Adam M. Grant, professor of management at Wharton and an organizational psychologist, says, “Most creative professionals have a particular end user in mind.” Often the end user is a client of the business, he says, but the end user could be a coworker or anyone else who uses the product. “When you connect creative professionals to the end users,” says Grant, “when they hear the needs those end users have, that encourages the creative professionals to empathize with the end users and find practical ways to help them.” The satisfaction gained from finding a solution to the end user’s problem is often a reward unto itself.

But making that connection isn’t always easy. According to Grant, a lot of creative people don't get to see the impact of their work or meet the end user. And that’s unfortunate. He offers an example from the technology realm. “If I am designing software programs, one of the things I need to do is gain an understanding of the user’s perspective, watch how they use software and tailor my design to how the end user actually works.
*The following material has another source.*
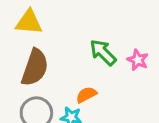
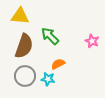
green arrow: (103, 52) -> (50, 36), moved

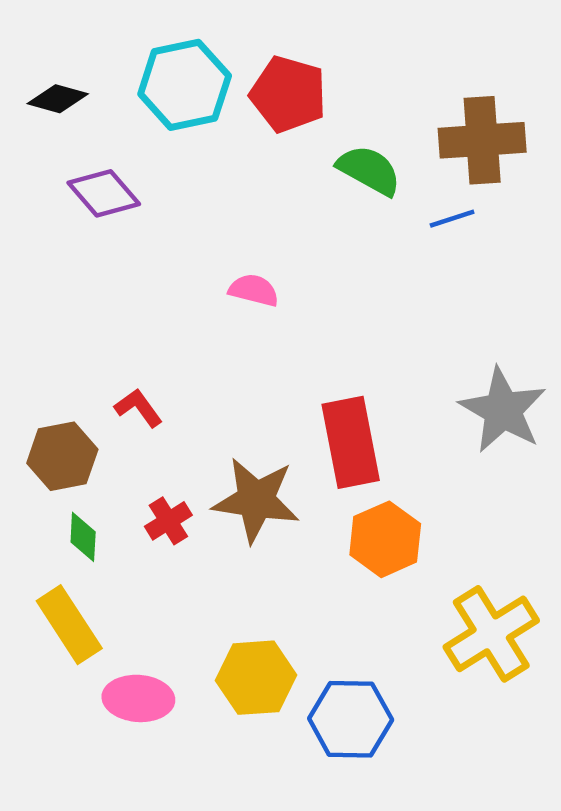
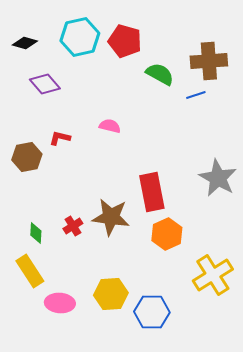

But a lot of organizations don't establish that connection between employees and end users.” Establish that connection, he says, and designers will add value by creating more useful products.

Open Innovation and Technology

Professor Wind adds that a great deal of a company’s creative class innovation may come from the outside. “You realize from the beginning that not all ideas will come from inside. So you open yourself to the outside – including customers – in solution design.” He calls P&G a pioneer in open innovation. “They get about 50% of their products from outside P&G. It used to be much smaller. Even with a 9,000-person R&D group they could not deliver the innovations they needed.”

Wind points to another example of open innovation, this one in advertising: “Look at what's happening in user-generated content.” Wind says that the most effective TV commercial of the last Super Bowl was the ad for Doritos, which was developed by consumers. “This came from a culture of innovation,” he says. “The more you create such a culture, the more you engage customers in the solution, then the higher the likelihood of coming up with more valuable solutions to them and to the company as well.”

Innovation in technology is especially important in the U.S., says Wind. “We historically believe we have the dominance in R&D and innovation. But we're losing that dominance. In China and India they are developing sophisticated high-tech products. Singapore has a government office of creativity. It focuses on innovation, communication and creativity.”

Identifying and Optimizing Creative People

Creative people breathe life into their organizations. They inspire those around them. So, how can management learn to identify and tap an organization’s creative problem solvers? According to Darren Rowse, vice president at blogging network b5media, highly creative people display a number of traits – curiosity, for one. Creative people tend to ask how, why, and what if? Creative people tend to confront challenges, not run from them. They believe that no challenge is too big to be overcome. And creative people persevere. When the going gets tough, creative people keep going.

Rowse and other creative professionals believe that smart managers should look for these traits among their people. When creative people are identified they should be given more opportunities to solve problems. Whether making difficult tasks easier, dangerous jobs safer, or complicated programs simpler, creative problem solving can add value to practically any organization, especially today.

According to Adam Grant, “We're moving from an information age to a conceptual age. We need more creative professionals who can identify new problems and solve them in ways that haven’t been considered before. “Research by Teresa Amabile at Harvard and Sigal Barsade and Jennifer Mueller at Wharton shows that positive emotions can drive creativity. Enthusiasm and excitement often drive good ideas; these emotions make us more cognitively flexible. We tend to make more connections between different kinds of ideas, and see things from different angles.”